I have seen many articles trumpeting the danger of the expansion of subprime without proper context. It is one thing to have data, but quite another to interpret it properly. In the Equifax report, Deputy Chief Economist Dennis Carlson called the increase in subprime lending “good news,” adding that “a fully functioning second-chance market is essential for a healthy economy.”
I would be pleased if people would stop acting like subprime auto financing had a damn thing to do with the global economic meltdown in 2008. It didn’t. Subprime auto financing is nothing like the subprime home lending issues of the past decade, and $46 billion of total outstanding balances on all subprime loans is miniscule compared with the size of the overall economy and a drop in the bucket compared with the mortgage market.
Meanwhile, the ratio of subprime auto originations, including the buy-here, pay-here sector, has hovered around the 30%-to-35% mark for more than a decade. After all, more than a third of the population has a credit score below 640. Kind of makes sense, right? People need cars, and those originations include new and used loans, although they are mostly used.
To be clear, despite the sky-is-falling tone of the NYT piece, Equifax said “serious” delinquencies of 60-plus days remained near all-time lows, and represented less than 1% of total outstanding balances.
A quick call to Melinda Zabritski, director of auto finance at credit bureau Experian, revealed the following: First, the Great Recession spurred the average credit score of U.S. consumers to take the hit one would intuitively expect.

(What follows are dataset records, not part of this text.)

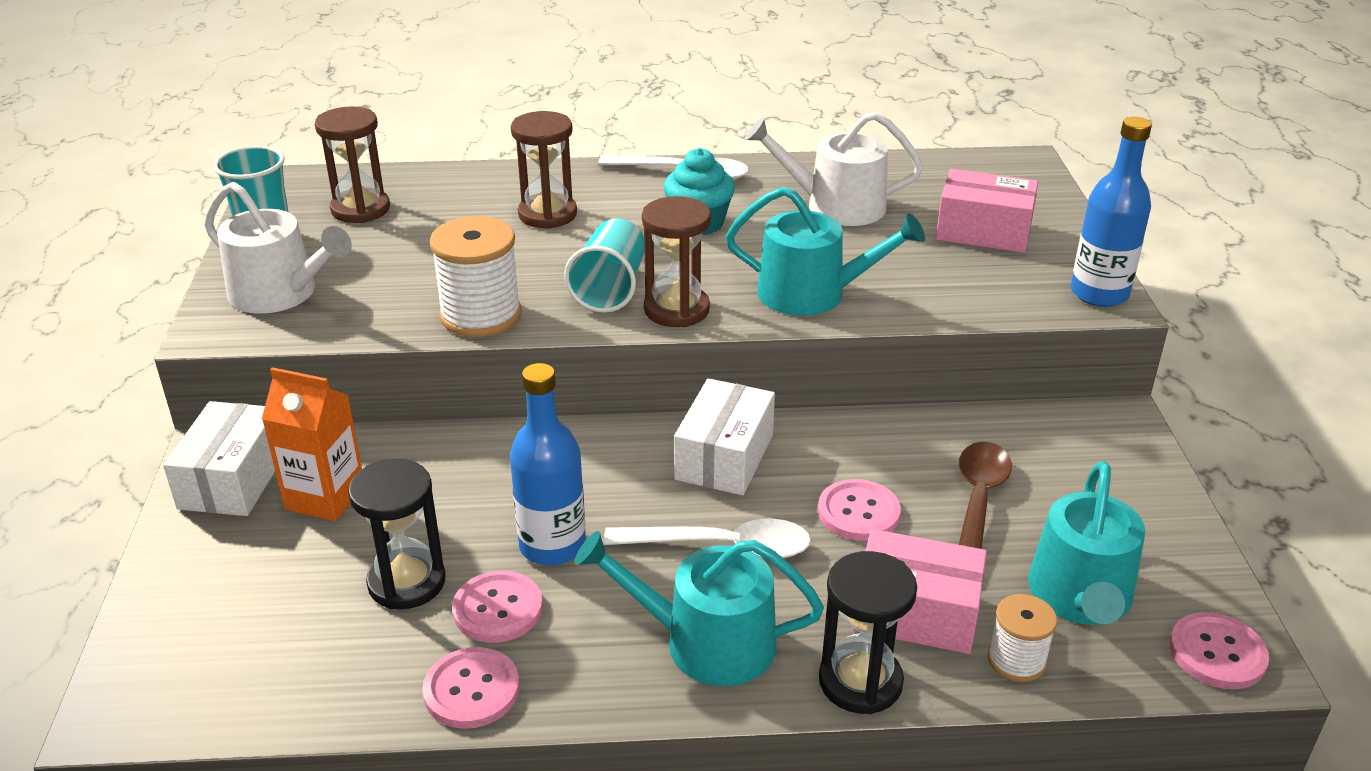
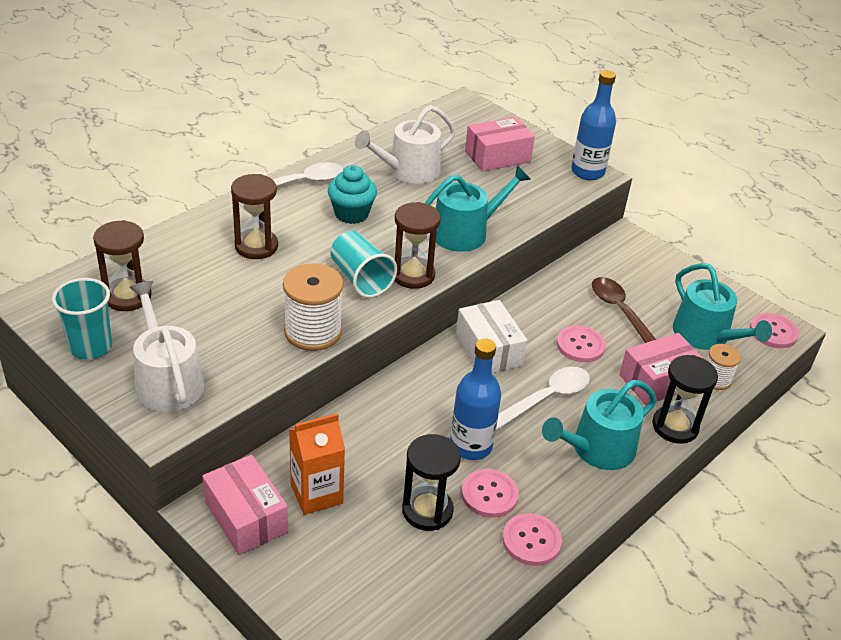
camera: 45 degrees left, 5 degrees up
(234, 479) = (246, 517): white box -> pink box
(281, 293) = (167, 380): white watering can -> white watering can turned 105 degrees counterclockwise

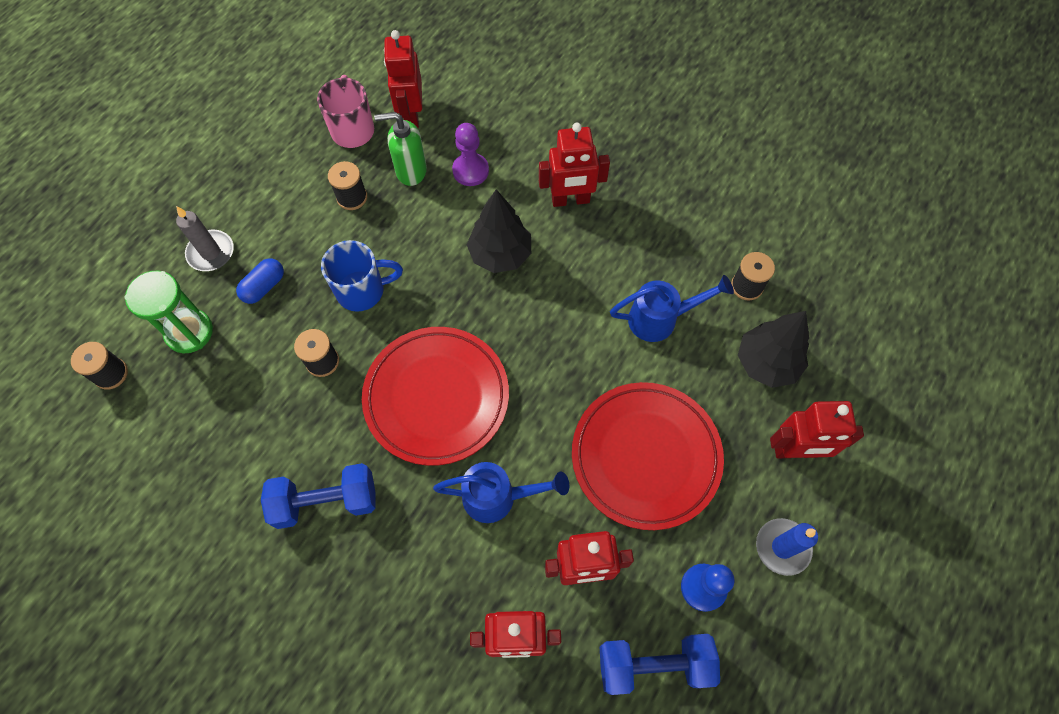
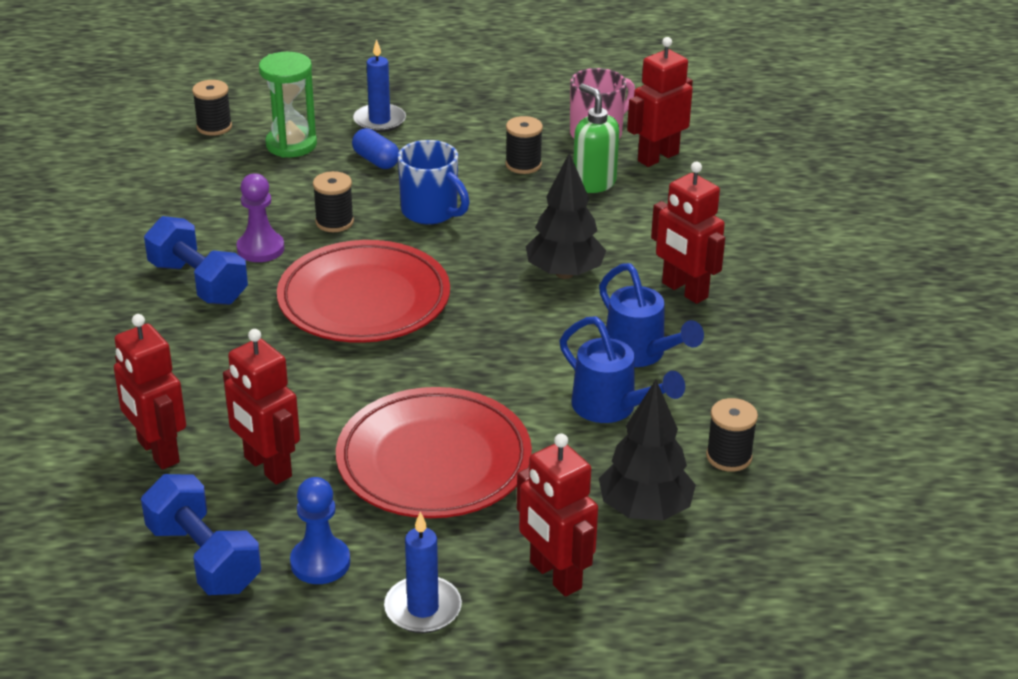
camera: 55 degrees right, 30 degrees down
(211, 252) = (379, 121): grey candle -> blue candle
(264, 287) = (376, 160): blue capsule -> blue capsule turned 45 degrees clockwise
(470, 171) = (639, 216): purple pawn -> purple pawn (260, 249)
(499, 497) = (295, 381): blue watering can -> blue watering can (641, 355)

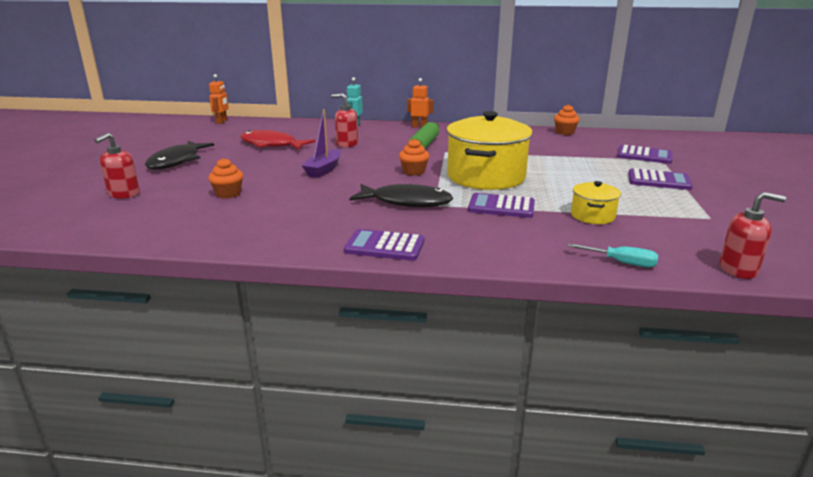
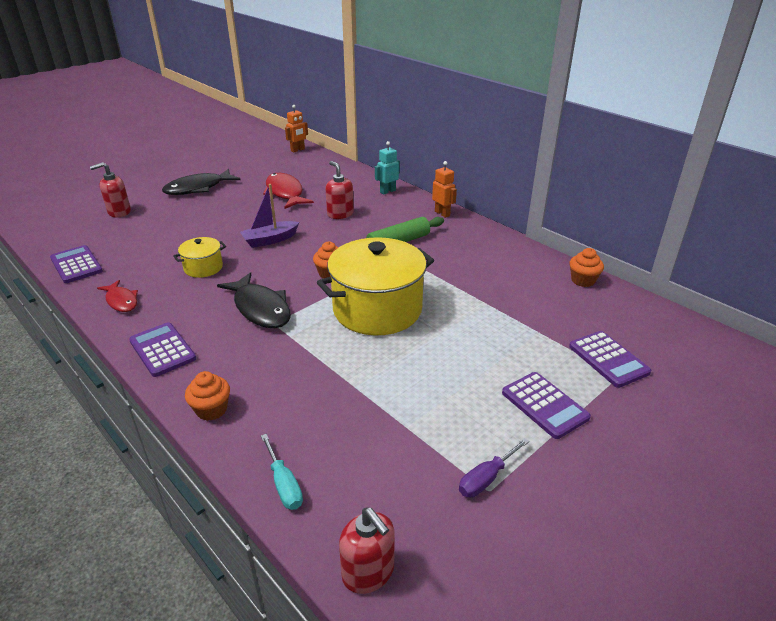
camera: 40 degrees right, 10 degrees up
(228, 194) = (170, 239): orange cupcake -> orange cupcake (211, 409)
(275, 237) = (121, 301): none -> red fish
(501, 207) = (319, 355): purple calculator -> purple calculator (76, 265)
(592, 216) = (374, 412): yellow pot -> yellow pot (203, 268)
(699, 214) = (486, 478): none -> purple screwdriver

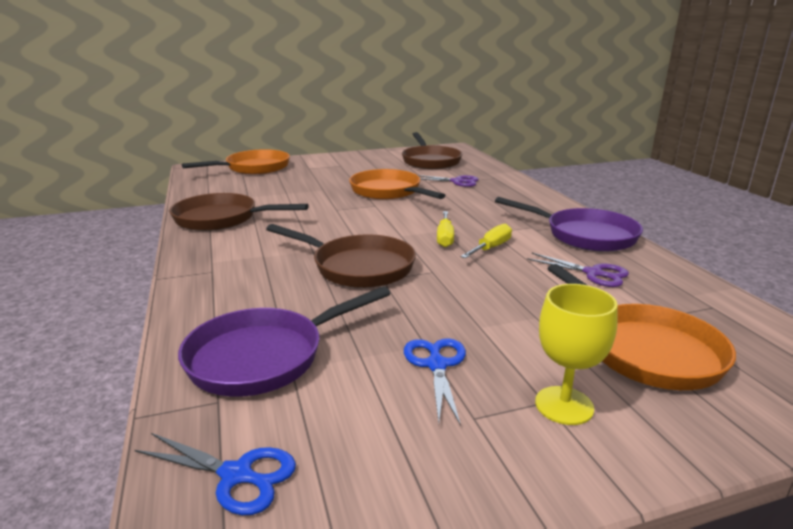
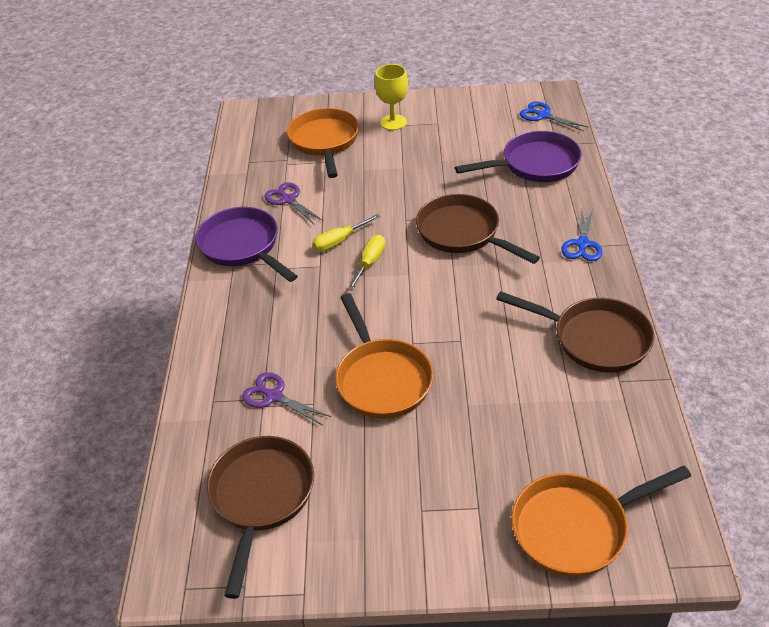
camera: 160 degrees left, 20 degrees up
(436, 365) = (441, 148): blue scissors -> blue scissors (582, 244)

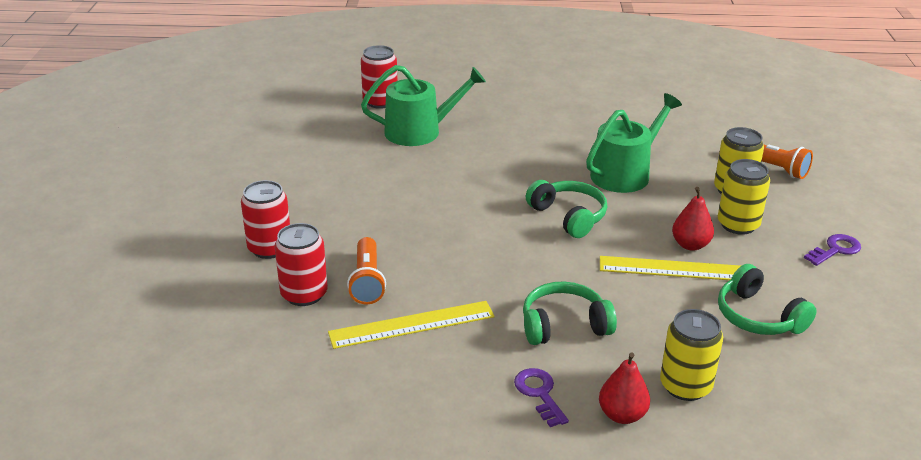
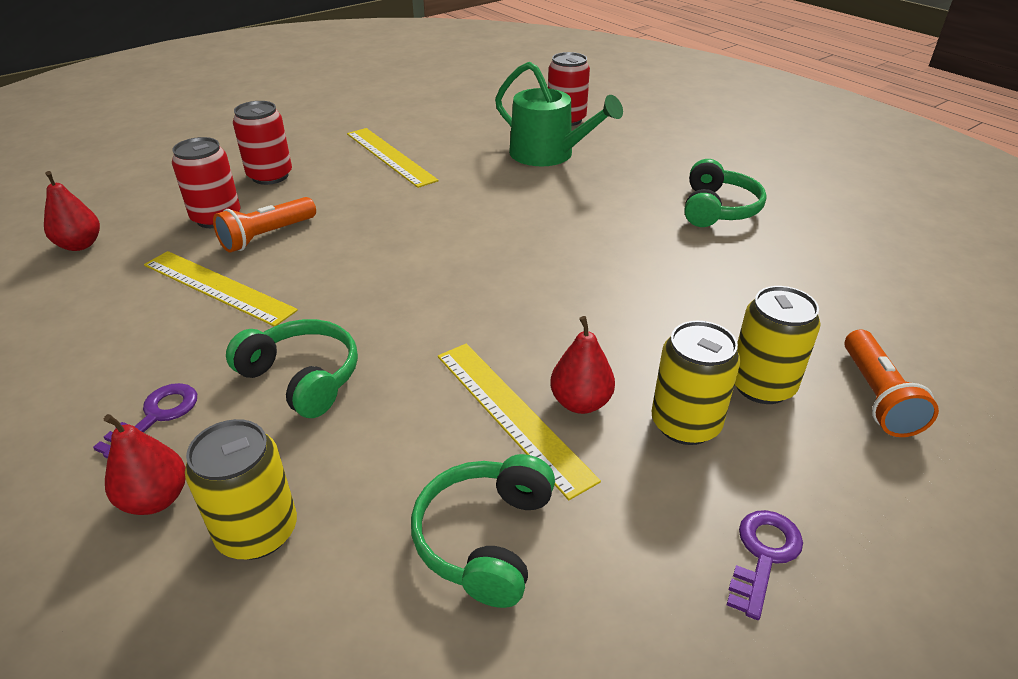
camera: 50 degrees right, 5 degrees up
(250, 372) = (80, 245): none -> red pear
(322, 187) = (390, 156): none -> yellow ruler
(568, 216) = (519, 291): green headphones -> green headphones (717, 209)
(625, 173) = (663, 290): green watering can -> none
(835, 250) = (763, 555): purple key -> purple key turned 75 degrees counterclockwise

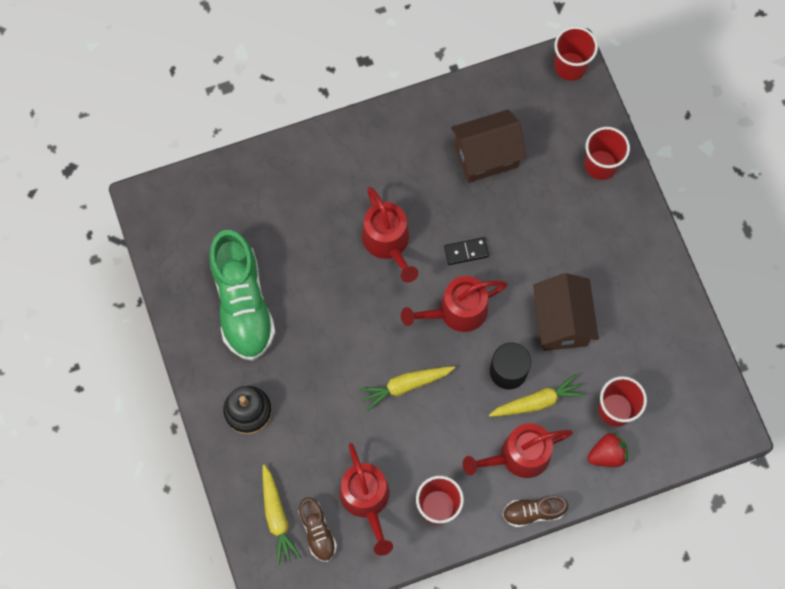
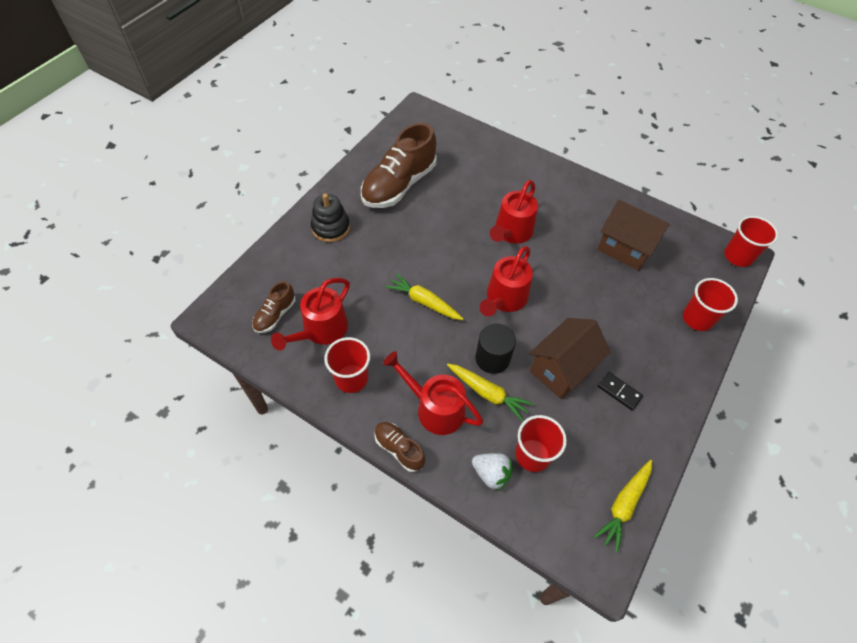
camera: 50 degrees right, 15 degrees down
(243, 303) = (399, 185): green shoe -> brown shoe
(277, 517) = (268, 286): yellow carrot -> yellow carrot (624, 505)
(457, 311) = (504, 299): red watering can -> red watering can turned 90 degrees counterclockwise
(466, 251) = (550, 278): black domino -> black domino (619, 392)
(607, 454) = (491, 474): red strawberry -> white strawberry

Second, when credit dried up, many people ― except for the highest credit score consumers ― turned to BHPH or subprime finance, as one might expect. The stat cited in the NYT article compared subprime originations today with the dark days of the credit crisis, when capital for that kind of lending was completely dried up. Why pick a point in time that is obviously an anomaly, if one is trying to tell a story in real context?
Third, lenders are looking at the near-prime and subprime markets in a search for yield unavailable in the highly competitive prime lending space. Fourth, fast-track credit ― the point at which a dealer can send a contract to a lender without first calling it in for formal approval ― is now 720, up from 690. There are more strict debt-to-income and loan-to-value parameters, as well. Fifth, and perhaps most importantly, millions of consumers have been able to rehabilitate their credit through subprime financing ― and there will be millions more. An accurate portrayal of the Sub Prime market would have at least mentioned this.
There are some who equate subprime auto lending to with mortgages made under the Community Reinvestment Act. Nothing could be further from the truth. CRA mortgages are NOT inherently "Sub Prime." According to the Federal Reserve, CRA mortgages have outperformed the mortgage market overall.
Also, as a matter of record, most of the mortgages that soured during the mortgage crisis were not subprime. Many people with excellent credit walked away from mortgages where they were paying off, for example, $450,000 on a $250,000 home. Yes, their credit score took a hit, and they might have had to get a subprime auto loan to buy a car. It will take some time to repair all the damaged credit. This has played its own part in the slow economic recovery.
Despite the NYT piece, clearly fueled by a desire to create controversy where the facts don’t indicate controversy exists, it’s time for everyone to take a deep breath and keep both feet firmly planted on the ground. There is no subprime bubble.